### REQUIREMENT
The listing below should be reproduced exactly, with the pictures omitted.

### DATA TO USE

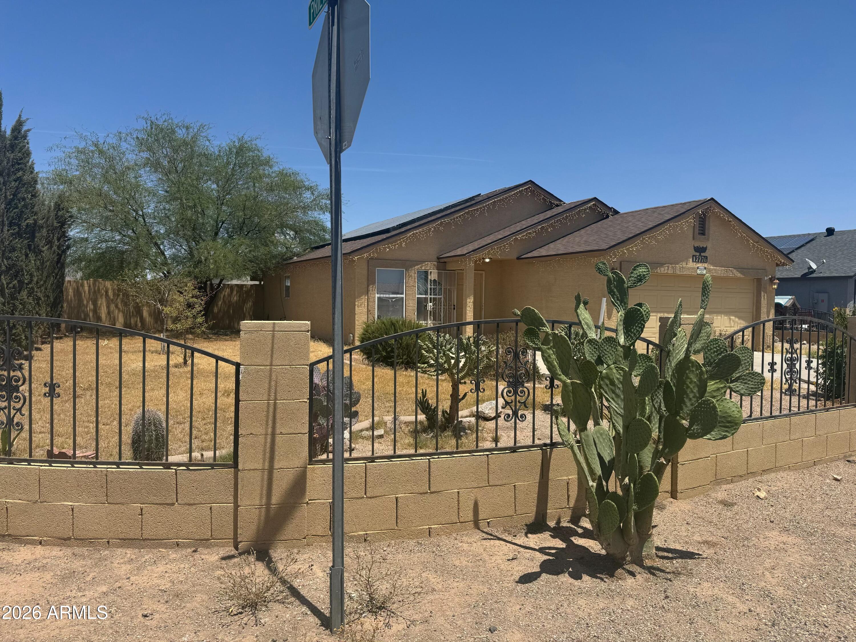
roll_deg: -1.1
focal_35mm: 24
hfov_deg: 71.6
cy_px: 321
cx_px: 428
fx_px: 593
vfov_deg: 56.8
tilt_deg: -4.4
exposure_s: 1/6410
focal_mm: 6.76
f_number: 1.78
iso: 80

### TASK ANSWER
roll_deg: -1.1
focal_35mm: 24
hfov_deg: 71.6
cy_px: 321
cx_px: 428
fx_px: 593
vfov_deg: 56.8
tilt_deg: -4.4
exposure_s: 1/6410
focal_mm: 6.76
f_number: 1.78
iso: 80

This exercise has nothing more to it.